New-look boxing body pulls its weight
The appointment of new officials to run the affairs of Boxing SA (BSA) seems to be bearing fruit.
Over the past few years, the state of professional boxing has been in the throes of a crunching knockout because of poor administration and bungling officials.
Then came a bold step in June when Sports Minister Fikile Mbalula installed Tsholofelo Lejaka as the organisation’s CEO, Thabang Moses as chief financial officer and Sabelo Silinga as director of operations.
Without trying to downplay the efforts made by other BSA members, Lejaka’s capable stewardship is there for everyone to see and is beginning to yield positive results.
During the six months that the new BSA machinery has been operational, a number of goals have been attained by the organisation on behalf of licensees.
The protection and great service from the association that boxers are beginning to enjoy this year is unprecedented.
A classic case in point was the decision to compensate boxers who had participated in tournaments this year but had not been paid their purse money.
The fighters included lightweight Xolisani “Nomeva” Ndongeni, whose R100 000 was not paid by Sijuta Promotions’ Andile Sidinile after a 10-round bout against Tanzanian Emilio Norfat at the Orient Theatre in East London in April.
Another fighter who was also helped by BSA, Simpiwe “12V” Vetyeka (featherweight), had also featured on the same card and was not paid R300 000 for his efforts in the ring.
There are a number of other pugilists who were not given anything for fighting during contests this year. They will soon be smiling all the way to the bank, courtesy of BSA and Lejaka.
This really shows that the controlling body has the interests of its licensees at heart, and it’s a positive development.

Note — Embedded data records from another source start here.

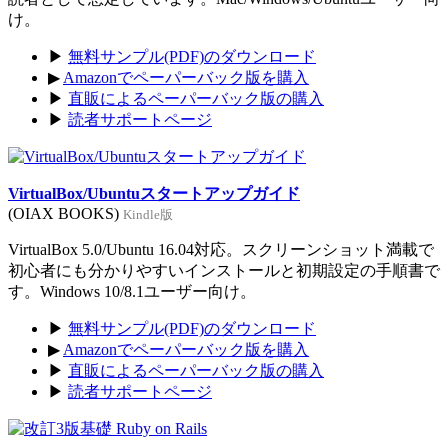
け。
▶
無料サンプル(PDF)のダウンロード
▶
Amazonでペーパーバック版を購入
▶
直販によるペーパーバック版の購入
▶
読者サポートページ
VirtualBox/Ubuntuスタートアップガイド
(OIAX BOOKS)
Kindle版
VirtualBox 5.0/Ubuntu 16.04対応。スクリーンショット満載で
初心者にも分かりやすいインストールと初期設定の手順書で
す。Windows 10/8.1ユーザー向け。
▶
無料サンプル(PDF)のダウンロード
▶
Amazonでペーパーバック版を購入
▶
直販によるペーパーバック版の購入
▶
読者サポートページ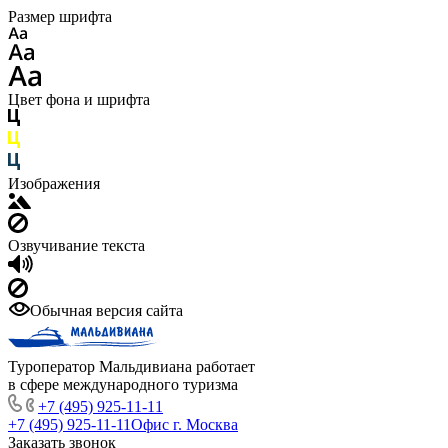
Размер шрифта
Цвет фона и шрифта
Изображения
Озвучивание текста
Обычная версия сайта
Туроператор Мальдивиана работает
в сфере международного туризма
+7 (495) 925-11-11
+7 (495) 925-11-11
Офис г. Москва
Заказать звонок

But BSA must also act swiftly to get sponsors for championship belts. Imagine winning a title and not having anything to show for your exploits in the ring.
Surely BSA must prioritise this as a matter of urgency? It’s bad for the image of boxing.

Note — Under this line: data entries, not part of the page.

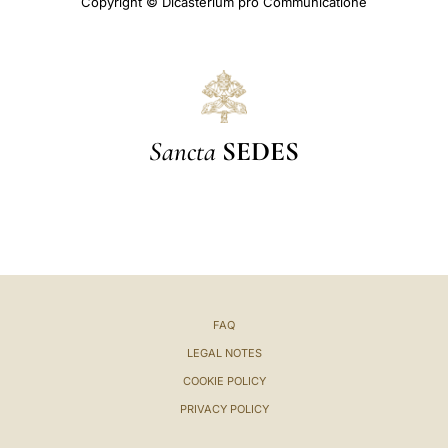
Copyright © Dicasterium pro Communicatione
Sancta
SEDES
FAQ
LEGAL NOTES
COOKIE POLICY
PRIVACY POLICY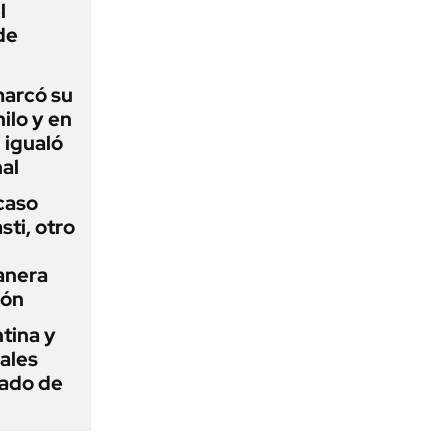
l
de
 marcó su
hilo y en
 igualó
al
 caso
ti, otro
anera
ión
tina y
ñales
gado de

The association must also ensure that the ratings committee does its job properly. More often than not, ratings are not updated, even if some fighters fought in a particular month.
Another commendable stride taken by the new-look BSA this year was honouring and rewarding outstanding performances of excellent services.
That is, awarding boxers, trainers, promoters and other key players. The awards ceremony will be held at Inkosi Albert Luthuli International Convention Centre in Durban on January 28.
For many years, South African fighters have been tearing one another up in the square jungle without their God-given talent being rewarded.
And the new BSA order has ensured that the boxing fraternity will have something remarkable to enthuse about.
Another positive step brought about by the new regime this year was the aggressive staging of boxing tournaments throughout the provinces via the Boxing is Back campaign.
This year has seen more fights attracting much fanfare compared with previous years, simply because of the new-look BSA’s commendable enthusiasm in running the sport.
With such positive drive to inject life into boxing, next year could yield even better results for the administration of boxing.
Keep those punches coming, Lejaka and company.